» 节选内容:
____________

快速派生类的便捷初始化器

Question

我想使用扩展初始化程序对传入参数进行转换。

我在swift 5.0中找不到正确的语法来做到这一点。这可能吗？

我想避免扩展B转换所有传入的参数（在这种情况下从Strings转换为Ints），但是某种程度上依赖于扩展A init。

import Foundation

class A
{
    var x : Int

    init (_ x_: Int)
    {
        x = x_;
    }
}

class B : A
{
    var y : Int

    init (_ x_: Int, _ y_: Int)
    {
        y = y_
        super.init(x_);
    }    
}    

extension A
{
    convenience init(_ x_: String) {
        self.init(Int(x_)!);
    }
}

extension B
{
    convenience init(_ x_: String, _ y_: String) {
        super.init(x_);
        self.y = Int(y_)!;
    }
}

let a = A(0)
let b = B(1,2)

____________

» 数据行:
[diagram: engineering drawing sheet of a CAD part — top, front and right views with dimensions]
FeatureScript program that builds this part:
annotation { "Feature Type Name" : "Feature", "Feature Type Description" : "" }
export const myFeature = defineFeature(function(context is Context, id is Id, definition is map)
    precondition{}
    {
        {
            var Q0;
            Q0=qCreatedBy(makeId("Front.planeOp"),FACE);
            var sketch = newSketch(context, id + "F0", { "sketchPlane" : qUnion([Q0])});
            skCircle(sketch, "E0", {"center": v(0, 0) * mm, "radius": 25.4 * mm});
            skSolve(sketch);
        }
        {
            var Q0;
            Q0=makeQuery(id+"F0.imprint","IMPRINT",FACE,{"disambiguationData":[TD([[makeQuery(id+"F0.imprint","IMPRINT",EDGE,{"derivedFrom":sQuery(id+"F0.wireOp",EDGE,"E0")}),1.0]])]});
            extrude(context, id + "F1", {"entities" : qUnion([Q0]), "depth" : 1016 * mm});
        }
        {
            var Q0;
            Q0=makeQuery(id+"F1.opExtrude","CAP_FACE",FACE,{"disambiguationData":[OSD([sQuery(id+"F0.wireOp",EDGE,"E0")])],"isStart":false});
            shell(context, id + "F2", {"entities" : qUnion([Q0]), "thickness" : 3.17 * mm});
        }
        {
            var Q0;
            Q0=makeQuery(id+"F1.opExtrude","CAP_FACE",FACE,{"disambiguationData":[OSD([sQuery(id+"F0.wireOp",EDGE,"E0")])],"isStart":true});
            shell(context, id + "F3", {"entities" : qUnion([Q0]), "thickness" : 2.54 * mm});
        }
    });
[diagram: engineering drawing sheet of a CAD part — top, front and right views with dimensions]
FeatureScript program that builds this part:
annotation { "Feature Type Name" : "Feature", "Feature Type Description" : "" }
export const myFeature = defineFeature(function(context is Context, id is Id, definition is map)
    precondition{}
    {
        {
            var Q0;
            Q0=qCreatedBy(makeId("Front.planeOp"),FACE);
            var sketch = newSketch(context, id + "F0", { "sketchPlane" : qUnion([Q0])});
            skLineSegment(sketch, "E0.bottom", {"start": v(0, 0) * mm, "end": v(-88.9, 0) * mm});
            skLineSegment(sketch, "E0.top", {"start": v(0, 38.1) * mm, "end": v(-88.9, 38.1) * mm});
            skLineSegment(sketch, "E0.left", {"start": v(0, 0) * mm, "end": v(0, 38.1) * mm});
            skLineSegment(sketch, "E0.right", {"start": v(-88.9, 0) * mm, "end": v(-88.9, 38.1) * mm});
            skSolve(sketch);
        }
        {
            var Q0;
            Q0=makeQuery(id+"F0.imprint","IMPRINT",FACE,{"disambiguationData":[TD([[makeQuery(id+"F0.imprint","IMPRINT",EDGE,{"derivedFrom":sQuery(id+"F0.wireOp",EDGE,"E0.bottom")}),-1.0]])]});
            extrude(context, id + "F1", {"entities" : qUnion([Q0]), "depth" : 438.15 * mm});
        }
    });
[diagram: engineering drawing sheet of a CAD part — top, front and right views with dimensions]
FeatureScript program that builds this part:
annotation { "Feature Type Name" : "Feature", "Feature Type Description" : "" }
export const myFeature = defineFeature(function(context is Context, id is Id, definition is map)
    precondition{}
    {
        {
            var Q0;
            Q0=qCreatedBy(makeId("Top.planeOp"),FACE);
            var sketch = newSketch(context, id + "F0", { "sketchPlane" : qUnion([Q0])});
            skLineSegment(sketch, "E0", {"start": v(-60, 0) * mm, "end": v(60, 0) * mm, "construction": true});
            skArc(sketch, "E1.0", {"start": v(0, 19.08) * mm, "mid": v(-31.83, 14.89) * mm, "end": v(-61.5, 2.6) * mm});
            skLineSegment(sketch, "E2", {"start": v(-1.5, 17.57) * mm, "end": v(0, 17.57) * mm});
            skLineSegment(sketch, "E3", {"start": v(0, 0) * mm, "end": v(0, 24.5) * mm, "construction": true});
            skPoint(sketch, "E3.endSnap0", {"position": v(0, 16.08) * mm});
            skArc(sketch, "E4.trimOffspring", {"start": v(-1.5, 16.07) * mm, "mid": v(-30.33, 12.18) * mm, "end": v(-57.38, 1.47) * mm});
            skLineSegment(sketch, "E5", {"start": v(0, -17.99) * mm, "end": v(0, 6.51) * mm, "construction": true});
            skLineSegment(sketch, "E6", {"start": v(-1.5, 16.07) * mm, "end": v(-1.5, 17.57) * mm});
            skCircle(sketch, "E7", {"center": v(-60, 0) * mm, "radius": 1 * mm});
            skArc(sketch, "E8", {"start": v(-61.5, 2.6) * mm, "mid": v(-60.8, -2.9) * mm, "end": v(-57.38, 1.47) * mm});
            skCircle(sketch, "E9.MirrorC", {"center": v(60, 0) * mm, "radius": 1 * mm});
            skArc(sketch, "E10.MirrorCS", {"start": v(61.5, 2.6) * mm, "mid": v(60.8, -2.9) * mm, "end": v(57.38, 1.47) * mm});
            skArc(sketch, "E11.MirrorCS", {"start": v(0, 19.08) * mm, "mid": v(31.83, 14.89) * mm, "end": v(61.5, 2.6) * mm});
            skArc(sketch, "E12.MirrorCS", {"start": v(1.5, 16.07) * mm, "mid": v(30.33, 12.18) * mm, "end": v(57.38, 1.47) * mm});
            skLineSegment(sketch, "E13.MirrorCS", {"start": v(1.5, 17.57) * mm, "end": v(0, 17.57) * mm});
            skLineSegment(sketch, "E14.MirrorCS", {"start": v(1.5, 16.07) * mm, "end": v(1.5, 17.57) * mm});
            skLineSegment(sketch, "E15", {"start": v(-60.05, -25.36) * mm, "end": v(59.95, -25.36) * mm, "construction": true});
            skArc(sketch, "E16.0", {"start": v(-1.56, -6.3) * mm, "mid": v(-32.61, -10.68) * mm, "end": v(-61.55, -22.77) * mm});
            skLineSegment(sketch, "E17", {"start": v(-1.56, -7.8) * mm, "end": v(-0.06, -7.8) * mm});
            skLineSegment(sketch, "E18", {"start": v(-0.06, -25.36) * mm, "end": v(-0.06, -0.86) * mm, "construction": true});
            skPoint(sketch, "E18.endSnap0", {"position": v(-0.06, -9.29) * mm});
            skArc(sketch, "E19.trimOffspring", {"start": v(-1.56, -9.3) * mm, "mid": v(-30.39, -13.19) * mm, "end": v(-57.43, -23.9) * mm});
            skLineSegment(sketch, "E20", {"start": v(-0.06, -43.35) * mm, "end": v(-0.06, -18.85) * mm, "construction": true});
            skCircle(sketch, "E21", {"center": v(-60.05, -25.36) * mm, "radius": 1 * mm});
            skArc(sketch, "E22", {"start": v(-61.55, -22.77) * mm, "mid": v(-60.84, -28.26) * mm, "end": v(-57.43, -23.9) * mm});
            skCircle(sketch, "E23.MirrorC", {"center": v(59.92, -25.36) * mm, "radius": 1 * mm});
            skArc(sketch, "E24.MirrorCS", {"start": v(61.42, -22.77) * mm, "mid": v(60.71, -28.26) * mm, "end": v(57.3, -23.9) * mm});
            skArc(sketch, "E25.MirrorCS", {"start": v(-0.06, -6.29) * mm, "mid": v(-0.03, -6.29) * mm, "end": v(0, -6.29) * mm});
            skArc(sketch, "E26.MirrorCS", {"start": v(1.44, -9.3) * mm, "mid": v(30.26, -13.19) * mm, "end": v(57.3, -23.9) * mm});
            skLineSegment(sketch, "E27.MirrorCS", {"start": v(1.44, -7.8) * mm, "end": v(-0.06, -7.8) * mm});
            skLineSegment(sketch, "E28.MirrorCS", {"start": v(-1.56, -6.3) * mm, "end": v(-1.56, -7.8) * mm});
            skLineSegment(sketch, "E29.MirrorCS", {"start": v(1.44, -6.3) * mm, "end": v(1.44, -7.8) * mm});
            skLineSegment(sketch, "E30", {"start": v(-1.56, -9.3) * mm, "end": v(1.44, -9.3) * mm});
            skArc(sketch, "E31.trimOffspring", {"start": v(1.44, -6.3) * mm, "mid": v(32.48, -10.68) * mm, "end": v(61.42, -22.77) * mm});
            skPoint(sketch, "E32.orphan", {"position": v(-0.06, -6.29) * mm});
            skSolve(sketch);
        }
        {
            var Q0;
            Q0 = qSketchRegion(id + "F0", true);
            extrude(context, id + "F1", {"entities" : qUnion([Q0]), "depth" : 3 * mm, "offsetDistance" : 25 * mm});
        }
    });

____________

根据关于 Swift 便捷初始化器的帖子回答：
1. 提问者说自己在哪个 Swift 版本中找不到正确的语法？
2. 类 B 继承自哪个类？
3. 最后一行创建 b 时传入了哪两个参数？
这些数据取自另一来源。

» 本题答案:
1. Swift 5.0。
2. 类 A。
3. 1 和 2。